» Record set
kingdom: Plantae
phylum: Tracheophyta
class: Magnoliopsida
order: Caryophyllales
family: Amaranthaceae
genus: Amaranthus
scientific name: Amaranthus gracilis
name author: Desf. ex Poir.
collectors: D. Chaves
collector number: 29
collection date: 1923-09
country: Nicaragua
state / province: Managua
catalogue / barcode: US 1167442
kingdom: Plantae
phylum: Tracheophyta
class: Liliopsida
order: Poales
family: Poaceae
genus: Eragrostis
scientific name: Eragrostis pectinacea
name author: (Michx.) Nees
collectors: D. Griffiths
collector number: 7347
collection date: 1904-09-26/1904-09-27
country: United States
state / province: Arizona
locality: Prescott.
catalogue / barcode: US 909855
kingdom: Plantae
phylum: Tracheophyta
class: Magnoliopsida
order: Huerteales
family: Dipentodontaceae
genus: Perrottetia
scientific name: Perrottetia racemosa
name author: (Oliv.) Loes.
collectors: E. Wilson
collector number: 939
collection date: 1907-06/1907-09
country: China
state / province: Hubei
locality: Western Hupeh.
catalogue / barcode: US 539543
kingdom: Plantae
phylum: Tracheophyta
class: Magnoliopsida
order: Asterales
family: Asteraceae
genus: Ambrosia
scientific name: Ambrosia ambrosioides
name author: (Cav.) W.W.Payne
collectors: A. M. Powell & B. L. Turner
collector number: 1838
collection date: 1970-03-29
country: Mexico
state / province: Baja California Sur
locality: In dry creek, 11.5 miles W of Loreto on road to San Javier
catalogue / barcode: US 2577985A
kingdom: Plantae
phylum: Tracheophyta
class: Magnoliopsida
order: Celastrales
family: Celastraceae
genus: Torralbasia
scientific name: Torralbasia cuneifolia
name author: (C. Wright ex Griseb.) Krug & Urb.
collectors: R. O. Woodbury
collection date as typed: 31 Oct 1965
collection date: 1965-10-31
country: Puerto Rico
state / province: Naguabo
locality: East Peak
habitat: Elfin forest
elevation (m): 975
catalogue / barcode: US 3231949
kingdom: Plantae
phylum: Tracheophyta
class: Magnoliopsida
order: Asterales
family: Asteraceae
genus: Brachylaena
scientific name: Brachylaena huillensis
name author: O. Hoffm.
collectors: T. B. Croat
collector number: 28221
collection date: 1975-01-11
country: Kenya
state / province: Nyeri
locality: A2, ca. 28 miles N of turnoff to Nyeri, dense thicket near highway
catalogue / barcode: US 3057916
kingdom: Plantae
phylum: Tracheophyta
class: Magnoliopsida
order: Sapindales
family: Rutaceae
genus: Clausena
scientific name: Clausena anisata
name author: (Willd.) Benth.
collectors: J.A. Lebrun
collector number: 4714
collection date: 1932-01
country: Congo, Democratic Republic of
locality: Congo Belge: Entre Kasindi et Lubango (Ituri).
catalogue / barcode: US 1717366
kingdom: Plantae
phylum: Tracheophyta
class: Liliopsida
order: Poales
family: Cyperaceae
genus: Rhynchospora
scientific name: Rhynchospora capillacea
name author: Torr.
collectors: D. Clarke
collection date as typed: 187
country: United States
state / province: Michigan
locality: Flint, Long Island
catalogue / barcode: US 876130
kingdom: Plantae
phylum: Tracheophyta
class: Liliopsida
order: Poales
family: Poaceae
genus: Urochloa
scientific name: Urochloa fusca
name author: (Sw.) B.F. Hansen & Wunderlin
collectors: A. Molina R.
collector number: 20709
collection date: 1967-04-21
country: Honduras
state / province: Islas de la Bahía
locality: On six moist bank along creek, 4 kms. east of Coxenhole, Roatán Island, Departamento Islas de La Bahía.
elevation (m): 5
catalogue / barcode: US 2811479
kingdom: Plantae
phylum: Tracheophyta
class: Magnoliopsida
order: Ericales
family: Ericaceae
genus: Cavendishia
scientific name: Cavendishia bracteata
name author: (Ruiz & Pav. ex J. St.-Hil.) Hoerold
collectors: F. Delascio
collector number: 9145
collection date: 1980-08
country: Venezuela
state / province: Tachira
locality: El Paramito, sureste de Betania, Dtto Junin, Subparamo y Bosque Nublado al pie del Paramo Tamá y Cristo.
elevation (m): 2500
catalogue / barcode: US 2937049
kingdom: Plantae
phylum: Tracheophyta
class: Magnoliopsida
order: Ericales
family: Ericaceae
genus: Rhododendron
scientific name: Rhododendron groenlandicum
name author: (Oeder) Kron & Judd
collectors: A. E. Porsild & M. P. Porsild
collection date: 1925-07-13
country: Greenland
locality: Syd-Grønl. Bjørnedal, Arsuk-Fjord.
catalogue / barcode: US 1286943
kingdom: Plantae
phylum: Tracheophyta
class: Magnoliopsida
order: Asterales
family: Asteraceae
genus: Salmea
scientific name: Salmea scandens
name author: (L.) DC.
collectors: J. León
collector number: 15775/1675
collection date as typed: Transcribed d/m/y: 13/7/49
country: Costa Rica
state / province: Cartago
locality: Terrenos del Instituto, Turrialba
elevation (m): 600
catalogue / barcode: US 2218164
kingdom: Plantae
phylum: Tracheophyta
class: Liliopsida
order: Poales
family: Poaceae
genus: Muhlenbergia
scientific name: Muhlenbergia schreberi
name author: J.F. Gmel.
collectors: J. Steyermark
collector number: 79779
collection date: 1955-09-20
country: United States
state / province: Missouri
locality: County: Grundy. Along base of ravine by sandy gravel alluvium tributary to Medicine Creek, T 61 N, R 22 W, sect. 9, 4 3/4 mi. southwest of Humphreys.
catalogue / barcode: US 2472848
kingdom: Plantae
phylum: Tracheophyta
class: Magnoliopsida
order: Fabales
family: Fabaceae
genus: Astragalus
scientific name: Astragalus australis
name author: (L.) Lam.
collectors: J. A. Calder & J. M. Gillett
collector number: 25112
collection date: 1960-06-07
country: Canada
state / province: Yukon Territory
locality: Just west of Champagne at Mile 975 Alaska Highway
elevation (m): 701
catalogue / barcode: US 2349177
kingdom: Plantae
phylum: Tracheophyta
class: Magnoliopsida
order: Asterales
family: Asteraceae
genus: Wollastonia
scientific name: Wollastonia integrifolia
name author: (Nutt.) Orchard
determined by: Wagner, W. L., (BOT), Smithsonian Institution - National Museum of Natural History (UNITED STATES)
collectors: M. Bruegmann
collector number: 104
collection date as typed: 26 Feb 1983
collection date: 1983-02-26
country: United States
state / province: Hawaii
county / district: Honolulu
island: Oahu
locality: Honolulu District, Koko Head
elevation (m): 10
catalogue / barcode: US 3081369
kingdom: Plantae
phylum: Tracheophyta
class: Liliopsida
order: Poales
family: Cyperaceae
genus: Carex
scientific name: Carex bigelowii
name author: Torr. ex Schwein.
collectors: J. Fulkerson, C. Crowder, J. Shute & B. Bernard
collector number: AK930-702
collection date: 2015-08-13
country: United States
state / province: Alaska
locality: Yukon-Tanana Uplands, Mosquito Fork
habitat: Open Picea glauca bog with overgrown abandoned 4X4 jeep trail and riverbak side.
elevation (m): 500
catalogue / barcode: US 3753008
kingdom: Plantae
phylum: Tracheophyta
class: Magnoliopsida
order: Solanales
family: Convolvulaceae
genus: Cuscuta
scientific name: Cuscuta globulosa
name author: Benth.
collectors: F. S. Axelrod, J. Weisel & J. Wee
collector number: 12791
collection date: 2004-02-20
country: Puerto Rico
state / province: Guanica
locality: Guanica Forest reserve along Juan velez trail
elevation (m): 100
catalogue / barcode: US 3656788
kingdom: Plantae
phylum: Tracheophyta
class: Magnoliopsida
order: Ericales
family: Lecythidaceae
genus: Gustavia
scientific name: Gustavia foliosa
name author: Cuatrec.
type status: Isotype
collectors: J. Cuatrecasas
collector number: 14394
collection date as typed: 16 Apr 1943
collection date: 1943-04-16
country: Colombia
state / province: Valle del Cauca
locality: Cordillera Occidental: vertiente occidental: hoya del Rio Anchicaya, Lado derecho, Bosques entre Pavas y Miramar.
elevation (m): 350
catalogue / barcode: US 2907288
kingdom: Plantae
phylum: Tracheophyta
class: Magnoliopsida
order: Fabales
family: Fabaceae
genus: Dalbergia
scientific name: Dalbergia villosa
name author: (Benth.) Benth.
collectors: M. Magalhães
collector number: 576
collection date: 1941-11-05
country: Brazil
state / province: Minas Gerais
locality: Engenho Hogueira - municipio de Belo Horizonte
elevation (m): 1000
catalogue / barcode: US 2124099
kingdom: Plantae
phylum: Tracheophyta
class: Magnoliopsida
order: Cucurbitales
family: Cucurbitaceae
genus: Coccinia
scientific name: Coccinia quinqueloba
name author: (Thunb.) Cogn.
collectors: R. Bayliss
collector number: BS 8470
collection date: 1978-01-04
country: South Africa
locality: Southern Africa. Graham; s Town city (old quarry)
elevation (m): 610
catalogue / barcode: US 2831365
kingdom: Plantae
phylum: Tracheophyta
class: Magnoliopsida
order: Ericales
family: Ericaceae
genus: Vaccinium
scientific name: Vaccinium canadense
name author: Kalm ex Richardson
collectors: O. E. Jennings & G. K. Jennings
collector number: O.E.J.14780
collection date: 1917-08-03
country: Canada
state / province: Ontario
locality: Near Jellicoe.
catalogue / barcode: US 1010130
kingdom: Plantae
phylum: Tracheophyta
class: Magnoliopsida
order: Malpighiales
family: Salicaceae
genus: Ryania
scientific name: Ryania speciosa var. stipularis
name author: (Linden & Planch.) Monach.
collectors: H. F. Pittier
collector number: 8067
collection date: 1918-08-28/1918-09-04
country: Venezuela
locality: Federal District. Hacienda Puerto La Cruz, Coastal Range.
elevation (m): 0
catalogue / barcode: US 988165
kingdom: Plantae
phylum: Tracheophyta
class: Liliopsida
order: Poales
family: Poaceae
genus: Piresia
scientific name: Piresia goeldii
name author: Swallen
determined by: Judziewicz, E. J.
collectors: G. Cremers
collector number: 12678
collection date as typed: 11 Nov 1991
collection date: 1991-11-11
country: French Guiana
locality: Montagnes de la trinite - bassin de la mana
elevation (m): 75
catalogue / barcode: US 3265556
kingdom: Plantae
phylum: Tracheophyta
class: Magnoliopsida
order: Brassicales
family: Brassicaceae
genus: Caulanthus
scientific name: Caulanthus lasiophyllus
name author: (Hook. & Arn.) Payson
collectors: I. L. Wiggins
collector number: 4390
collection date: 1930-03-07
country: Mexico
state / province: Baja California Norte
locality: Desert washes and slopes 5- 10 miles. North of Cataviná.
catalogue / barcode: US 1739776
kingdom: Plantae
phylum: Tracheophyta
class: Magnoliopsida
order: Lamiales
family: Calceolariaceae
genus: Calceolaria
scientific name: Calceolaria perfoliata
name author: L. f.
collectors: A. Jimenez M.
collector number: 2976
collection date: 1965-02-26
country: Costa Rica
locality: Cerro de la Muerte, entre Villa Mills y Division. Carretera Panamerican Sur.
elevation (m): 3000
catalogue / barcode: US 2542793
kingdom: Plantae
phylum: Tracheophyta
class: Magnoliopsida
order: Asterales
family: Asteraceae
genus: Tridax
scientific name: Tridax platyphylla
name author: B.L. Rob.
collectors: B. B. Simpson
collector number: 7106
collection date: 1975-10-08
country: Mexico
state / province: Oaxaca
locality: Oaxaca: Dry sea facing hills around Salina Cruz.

» Exercise aim
Recast the lines above, from the one containing "catalogue / barcode: US 3057916" through the one containing "locality: Congo Belge: Entre", as a Markdown table with the columns Row and Line. Leave out any blank lines.

» Answer to this exercise
| Row | Line |
|---|---|
| 1 | catalogue / barcode: US 3057916 |
| 2 | kingdom: Plantae |
| 3 | phylum: Tracheophyta |
| 4 | class: Magnoliopsida |
| 5 | order: Sapindales |
| 6 | family: Rutaceae |
| 7 | genus: Clausena |
| 8 | scientific name: Clausena anisata |
| 9 | name author: (Willd.) Benth. |
| 10 | collectors: J.A. Lebrun |
| 11 | collector number: 4714 |
| 12 | collection date: 1932-01 |
| 13 | country: Congo, Democratic Republic of |
| 14 | locality: Congo Belge: Entre Kasindi et Lubango (Ituri). |